Found these while wandering around last night when I couldn't sleep. They look like cool and useful tools if just a tad pricey. Heard good things about Bridge City. Definitely can't afford most of their planes but these too are within reach if I can get one before they run out.

So any thoughts on them? Any users?

TIA,
Tony


----------



## Bertha (Jan 10, 2011)

^I've heard nothing but good things about them. There are a few guys in the handplanes of your dreams thread that I know own them. They'll be happy to tell you what they think, I'm sure. They're expensive, true, but they're very functional and the quality is a no-brainer, obviously. I'll be jealous if you get them


----------



## Texchappy (Apr 27, 2012)

I'm wondering if getting the rabbet profile which says that can function as a 55* block plane would allow it to function for my block plane needs for a while?


----------



## JGM0658 (Aug 16, 2011)

I do not own the HP-8 but I own the HP-6 and the HP6v2. They are small planes so I am not sure if you would want to use them as a block plane as the surface you would be using is about 1 inch or so. In my opinion the strength of the HP6 planes are decorative face and corner cuts. If you have a use for these then get one, they are great, if you don't and all you want is a rabbet plane then I think there are cheaper alternatives like the Veritas planes.

I use my planes a lot for window edge and face decorations but I have not found much use for them outside of these applications. Of course this could be only my limited imagination..


----------



## Texchappy (Apr 27, 2012)

Or perhaps I'm using too much imagination for the capability of the plane  Kinda why I asked the question.


----------



## Loren (May 30, 2008)

Have you ever used a multi-plane?

It's not as much fun as you might expect.

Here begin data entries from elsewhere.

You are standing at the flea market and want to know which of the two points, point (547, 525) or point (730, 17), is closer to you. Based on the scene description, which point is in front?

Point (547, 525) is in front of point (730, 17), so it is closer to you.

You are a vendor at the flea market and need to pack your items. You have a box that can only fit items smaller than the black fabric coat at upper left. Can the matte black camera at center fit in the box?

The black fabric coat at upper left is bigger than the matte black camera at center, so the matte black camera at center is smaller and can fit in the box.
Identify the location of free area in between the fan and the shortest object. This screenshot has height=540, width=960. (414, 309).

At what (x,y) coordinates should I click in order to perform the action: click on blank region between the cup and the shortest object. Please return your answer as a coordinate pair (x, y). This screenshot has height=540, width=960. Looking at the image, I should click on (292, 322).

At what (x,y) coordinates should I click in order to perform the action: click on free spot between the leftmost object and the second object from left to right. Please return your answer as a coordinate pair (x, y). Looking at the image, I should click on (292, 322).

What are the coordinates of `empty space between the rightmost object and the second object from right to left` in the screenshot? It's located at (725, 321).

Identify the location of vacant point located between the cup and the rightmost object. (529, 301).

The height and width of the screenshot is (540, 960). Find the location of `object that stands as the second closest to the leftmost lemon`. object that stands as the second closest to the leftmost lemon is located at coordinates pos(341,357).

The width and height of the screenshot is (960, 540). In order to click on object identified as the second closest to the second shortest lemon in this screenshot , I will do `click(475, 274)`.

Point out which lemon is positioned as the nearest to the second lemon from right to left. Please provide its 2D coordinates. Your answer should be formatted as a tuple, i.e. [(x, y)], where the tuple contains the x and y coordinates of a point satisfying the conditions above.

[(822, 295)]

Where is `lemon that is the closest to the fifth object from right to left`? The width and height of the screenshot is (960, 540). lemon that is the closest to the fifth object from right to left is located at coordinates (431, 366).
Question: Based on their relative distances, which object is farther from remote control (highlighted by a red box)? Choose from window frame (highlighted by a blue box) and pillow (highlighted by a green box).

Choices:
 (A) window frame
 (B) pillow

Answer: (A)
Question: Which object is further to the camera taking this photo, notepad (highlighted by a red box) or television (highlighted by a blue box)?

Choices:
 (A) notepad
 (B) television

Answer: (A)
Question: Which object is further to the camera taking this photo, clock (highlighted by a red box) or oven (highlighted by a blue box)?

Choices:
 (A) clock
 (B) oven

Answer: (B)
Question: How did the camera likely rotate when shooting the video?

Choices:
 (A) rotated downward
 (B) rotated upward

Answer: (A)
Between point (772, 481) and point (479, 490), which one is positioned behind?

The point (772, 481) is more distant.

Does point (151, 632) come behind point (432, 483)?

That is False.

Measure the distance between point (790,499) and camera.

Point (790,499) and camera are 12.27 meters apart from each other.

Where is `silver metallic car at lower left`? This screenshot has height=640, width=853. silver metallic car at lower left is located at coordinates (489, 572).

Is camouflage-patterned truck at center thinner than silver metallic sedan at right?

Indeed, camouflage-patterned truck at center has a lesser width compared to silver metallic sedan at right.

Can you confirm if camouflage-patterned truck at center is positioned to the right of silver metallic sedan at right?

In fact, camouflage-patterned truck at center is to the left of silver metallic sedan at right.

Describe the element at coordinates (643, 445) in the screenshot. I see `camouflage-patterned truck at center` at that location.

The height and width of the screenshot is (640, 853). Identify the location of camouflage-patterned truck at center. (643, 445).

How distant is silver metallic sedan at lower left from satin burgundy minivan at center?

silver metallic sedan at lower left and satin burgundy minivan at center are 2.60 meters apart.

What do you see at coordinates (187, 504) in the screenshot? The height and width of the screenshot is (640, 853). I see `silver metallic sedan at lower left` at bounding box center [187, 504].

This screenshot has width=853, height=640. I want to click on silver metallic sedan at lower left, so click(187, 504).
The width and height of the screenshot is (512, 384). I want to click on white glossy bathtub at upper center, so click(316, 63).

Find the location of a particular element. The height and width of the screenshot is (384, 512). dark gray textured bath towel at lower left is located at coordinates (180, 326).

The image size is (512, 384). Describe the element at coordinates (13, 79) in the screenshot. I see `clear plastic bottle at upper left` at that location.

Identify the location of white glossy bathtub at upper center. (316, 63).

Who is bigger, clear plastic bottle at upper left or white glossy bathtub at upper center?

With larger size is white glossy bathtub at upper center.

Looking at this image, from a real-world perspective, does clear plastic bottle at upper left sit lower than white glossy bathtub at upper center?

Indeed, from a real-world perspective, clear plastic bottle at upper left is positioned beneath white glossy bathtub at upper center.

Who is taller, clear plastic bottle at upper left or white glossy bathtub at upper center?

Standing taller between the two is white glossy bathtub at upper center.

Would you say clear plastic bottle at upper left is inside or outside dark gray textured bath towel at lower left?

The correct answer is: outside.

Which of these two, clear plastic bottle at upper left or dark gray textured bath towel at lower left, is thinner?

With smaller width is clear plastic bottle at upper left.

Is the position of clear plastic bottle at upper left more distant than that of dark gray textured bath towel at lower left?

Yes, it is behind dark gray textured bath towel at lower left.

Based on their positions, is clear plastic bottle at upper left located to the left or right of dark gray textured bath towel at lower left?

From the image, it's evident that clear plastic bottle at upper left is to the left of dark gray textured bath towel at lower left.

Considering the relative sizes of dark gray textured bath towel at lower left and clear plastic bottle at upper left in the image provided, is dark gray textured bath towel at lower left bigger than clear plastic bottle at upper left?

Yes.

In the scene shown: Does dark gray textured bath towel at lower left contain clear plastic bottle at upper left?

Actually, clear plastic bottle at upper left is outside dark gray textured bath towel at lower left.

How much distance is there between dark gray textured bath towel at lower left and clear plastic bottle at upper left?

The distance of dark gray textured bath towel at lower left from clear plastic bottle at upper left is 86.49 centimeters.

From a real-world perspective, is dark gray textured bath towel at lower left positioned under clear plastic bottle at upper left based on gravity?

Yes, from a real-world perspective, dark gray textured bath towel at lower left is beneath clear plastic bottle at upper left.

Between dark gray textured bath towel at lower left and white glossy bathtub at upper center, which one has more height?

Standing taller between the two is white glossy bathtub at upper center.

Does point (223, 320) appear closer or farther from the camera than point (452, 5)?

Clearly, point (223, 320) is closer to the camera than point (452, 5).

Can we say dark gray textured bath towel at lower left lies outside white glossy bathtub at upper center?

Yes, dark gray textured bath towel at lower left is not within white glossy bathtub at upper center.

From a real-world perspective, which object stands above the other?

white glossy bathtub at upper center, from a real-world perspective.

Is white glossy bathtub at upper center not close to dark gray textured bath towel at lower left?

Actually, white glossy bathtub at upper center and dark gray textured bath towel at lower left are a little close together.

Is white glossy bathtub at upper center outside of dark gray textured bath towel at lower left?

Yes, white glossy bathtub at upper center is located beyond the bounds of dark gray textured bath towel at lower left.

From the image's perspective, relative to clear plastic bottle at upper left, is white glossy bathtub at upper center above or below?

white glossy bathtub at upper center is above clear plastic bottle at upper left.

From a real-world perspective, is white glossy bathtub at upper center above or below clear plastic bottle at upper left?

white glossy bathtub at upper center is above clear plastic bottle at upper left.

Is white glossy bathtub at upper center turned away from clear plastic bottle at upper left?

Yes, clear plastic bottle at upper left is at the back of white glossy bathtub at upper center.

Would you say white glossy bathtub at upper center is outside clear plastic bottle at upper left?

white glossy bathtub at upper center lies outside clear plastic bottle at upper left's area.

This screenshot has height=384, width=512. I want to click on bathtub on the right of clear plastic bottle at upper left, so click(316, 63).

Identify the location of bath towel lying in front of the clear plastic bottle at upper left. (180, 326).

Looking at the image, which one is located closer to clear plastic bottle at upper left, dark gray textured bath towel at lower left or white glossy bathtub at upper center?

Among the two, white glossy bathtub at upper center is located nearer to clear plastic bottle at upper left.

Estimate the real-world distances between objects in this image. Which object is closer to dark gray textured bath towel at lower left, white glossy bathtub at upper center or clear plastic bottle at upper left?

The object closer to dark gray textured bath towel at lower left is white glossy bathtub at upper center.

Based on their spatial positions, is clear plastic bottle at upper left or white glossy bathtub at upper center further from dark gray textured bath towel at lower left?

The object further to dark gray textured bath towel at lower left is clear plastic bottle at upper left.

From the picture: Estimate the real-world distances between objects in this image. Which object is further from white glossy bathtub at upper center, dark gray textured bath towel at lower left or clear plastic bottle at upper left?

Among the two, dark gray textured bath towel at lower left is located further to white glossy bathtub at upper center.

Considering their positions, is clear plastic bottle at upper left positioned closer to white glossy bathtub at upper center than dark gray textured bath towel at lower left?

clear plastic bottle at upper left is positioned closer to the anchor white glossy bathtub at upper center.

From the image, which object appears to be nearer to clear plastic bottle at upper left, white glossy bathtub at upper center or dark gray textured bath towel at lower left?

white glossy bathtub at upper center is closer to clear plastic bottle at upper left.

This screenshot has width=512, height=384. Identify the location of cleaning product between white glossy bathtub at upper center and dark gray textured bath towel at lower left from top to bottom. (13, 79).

Those Bridge City tools are collectible though so you can
count on recovering most of your investment if it 
doesn't work for you.


----------



## Texchappy (Apr 27, 2012)

Haven't used a multiplane so you might be correct. It hits my techie vibe just right but probably not a good reason to get a woodworking tool


----------



## Themesong (Sep 29, 2011)

I have several Bridge City plane/tools and am very satisfied with their performance and ease of use.
Tolls are expensive. With proper care they should last through several generations of woodworkers/.


----------